28 Sep, 2015 By: Erik Gruenwedel

In an age of on-demand video viewing across portable media devices, Internet-connected television remains the preferred choice for video content 30 minutes or longer, according to new data from Ooyala. But that trend is changing.

The Silicon Valley research firm found that Web-enabled TVs were used by 52% of survey respondents, compared with 36% using tablets, 23% mobile phones and 22% for PCs. A separate study by IAB suggested that 30% of users in the United States and Canada watch TV shows on smartphones, with another 20% watching full-length movies.

The trend toward smaller screens for longer video is expanding globally. From 22% to 23% of users in Europe, Latin America, East Asia, New Zealand and Australia now watch TV shows on their mobile phones.
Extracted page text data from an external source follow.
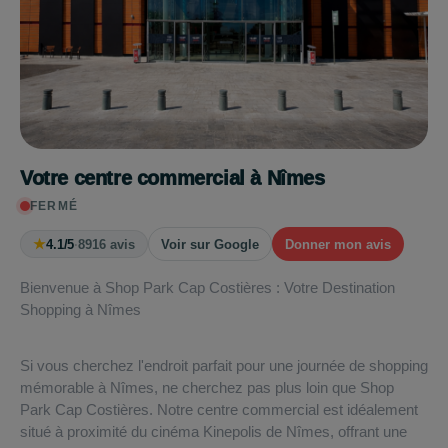
Votre centre commercial à Nîmes
FERMÉ
★
4.1/5
·
8916 avis
Voir sur Google
Donner mon avis
Bienvenue à Shop Park Cap Costières : Votre Destination
Shopping à Nîmes
Si vous cherchez l'endroit parfait pour une journée de shopping
mémorable à Nîmes, ne cherchez pas plus loin que Shop
Park Cap Costières. Notre centre commercial est idéalement
situé à proximité du cinéma Kinepolis de Nîmes, offrant une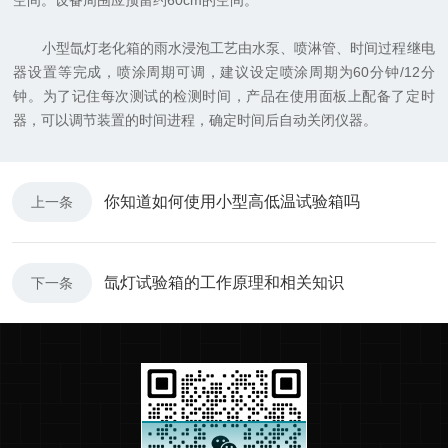
空间。设备周围应预留约60cm的空间。
小型氙灯老化箱的雨水浸泡工艺由水泵、喷淋管、时间过程继电
器设置等完成，喷涂周期可调，建议设定喷涂周期为60分钟/12分
钟。为了记住每次测试的检测时间，产品在使用面板上配备了定时
器，可以调节装置的时间进程，确定时间后自动关闭仪器。
你知道如何使用小型高低温试验箱吗
上一条
氙灯试验箱的工作原理和相关知识
下一条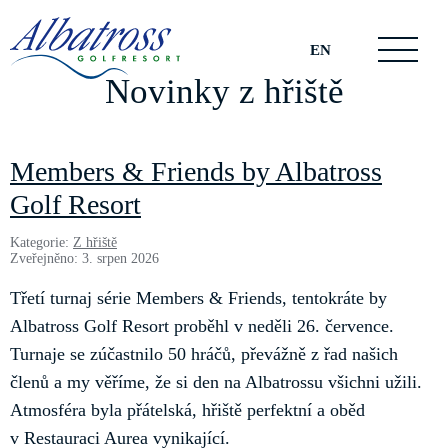
EN
Novinky z hřiště
Members & Friends by Albatross
Golf Resort
Kategorie:
Z hřiště
Zveřejněno: 3. srpen 2026
Třetí turnaj série Members & Friends, tentokráte by
Albatross Golf Resort proběhl v neděli 26. července.
Turnaje se zúčastnilo 50 hráčů, převážně z řad našich
členů a my věříme, že si den na Albatrossu všichni užili.
Atmosféra byla přátelská, hřiště perfektní a oběd
v Restauraci Aurea vynikající.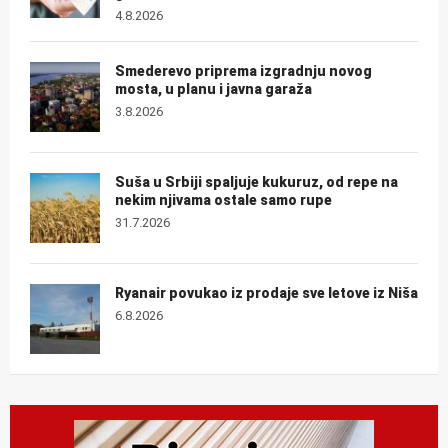
4.8.2026
Smederevo priprema izgradnju novog
mosta, u planu i javna garaža
3.8.2026
Suša u Srbiji spaljuje kukuruz, od repe na
nekim njivama ostale samo rupe
31.7.2026
Ryanair povukao iz prodaje sve letove iz Niša
6.8.2026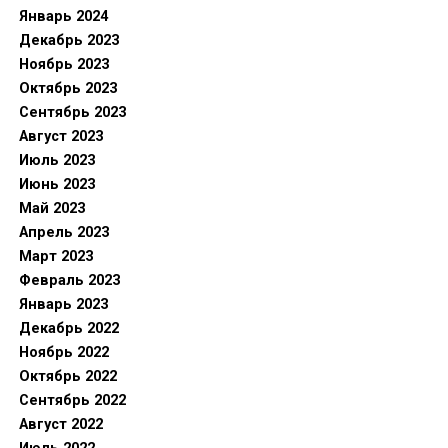
Январь 2024
Декабрь 2023
Ноябрь 2023
Октябрь 2023
Сентябрь 2023
Август 2023
Июль 2023
Июнь 2023
Май 2023
Апрель 2023
Март 2023
Февраль 2023
Январь 2023
Декабрь 2022
Ноябрь 2022
Октябрь 2022
Сентябрь 2022
Август 2022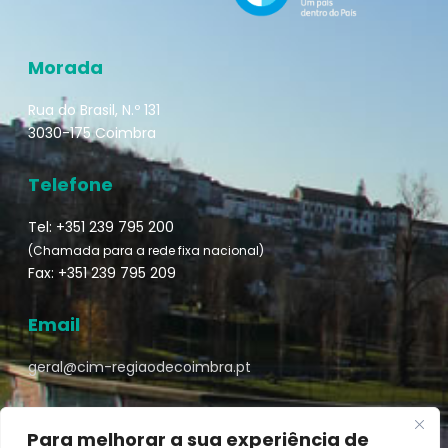
Morada
Rua do Brasil, N.º 131
3030-175 Coimbra
Telefone
Tel: +351 239 795 200
(Chamada para a rede fixa nacional)
Fax: +351 239 795 209
Email
geral@cim-regiaodecoimbra.pt
Para melhorar a sua experiência de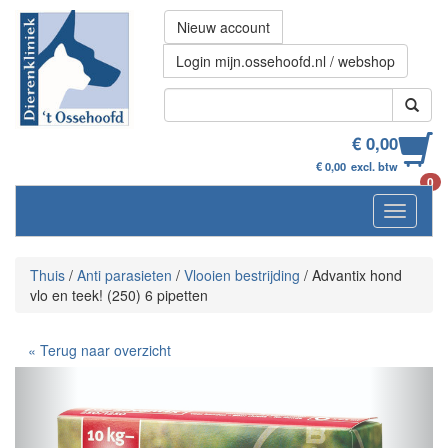
Nieuw account
Login mijn.ossehoofd.nl / webshop
€ 0,00
€ 0,00
excl. btw
0
Navigati
Thuis
/
Anti parasieten
/
Vlooien bestrijding
/
Advantix hond
vlo en teek! (250) 6 pipetten
« Terug naar overzicht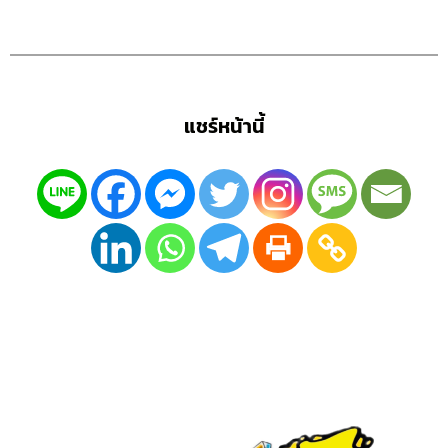
แชร์หน้านี้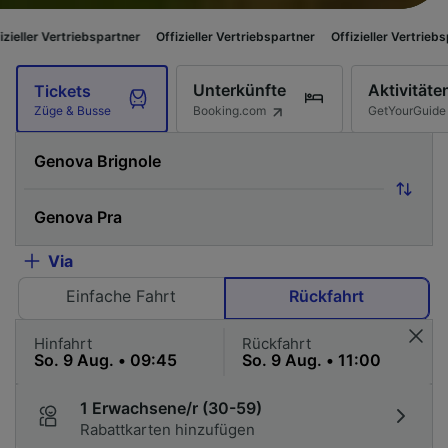
riebspartner
Offizieller Vertriebspartner
Offizieller Vertriebspartner
Of
Unterkünfte
Aktivitäte
Tickets
Booking.com
GetYourGuide
Züge & Busse
Via
Einfache Fahrt
Rückfahrt
Hinfahrt
Rückfahrt
1 Erwachsene/r (30-59)
Rabattkarten hinzufügen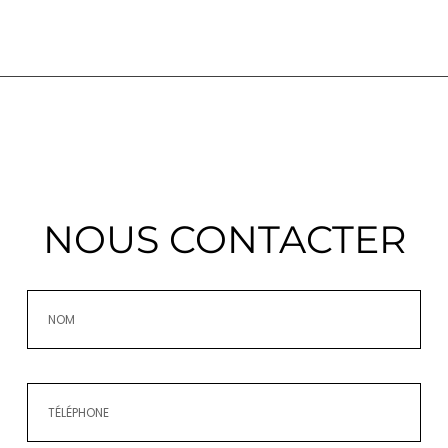
NOUS CONTACTER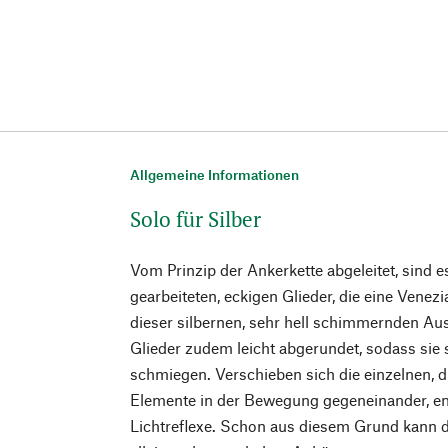
Allgemeine Informationen
Solo für Silber
Vom Prinzip der Ankerkette abgeleitet, sind 
gearbeiteten, eckigen Glieder, die eine Venez
dieser silbernen, sehr hell schimmernden Au
Glieder zudem leicht abgerundet, sodass sie s
schmiegen. Verschieben sich die einzelnen, 
Elemente in der Bewegung gegeneinander, en
Lichtreflexe. Schon aus diesem Grund kann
For video content more than 10 minutes in length, tablets accounted for 57% of users, compared with 52% for connected TVs, 40% for PCs and 33% for mobile phones.

Indeed, the second quarter saw video on mobile devices account for 44% of consumption, which was up 74% from the prior-year period. By the end of the year, Ooyala projects mobile to account for 50% of all video consumption.

The trend is being driven by youth. In a separate study, 45% of respondents aged 16-24 opted to use their mobile phone to watch video than from a pay-TV set-top box. This practice has helped drive down from 8% to 12% traditional TV viewing, according to Ofcom, a U.K.-based telecom regulator.

Indeed, among even younger children, tablet use for video is becoming mainstream. Research by Minor Co. found that 57% of younger children preferred watching video on tablets than on a TV, due in part to the former’s mobility and sense of independence when operating the device.

“The tablet is magic to them,” said a mother cited in the Minor study.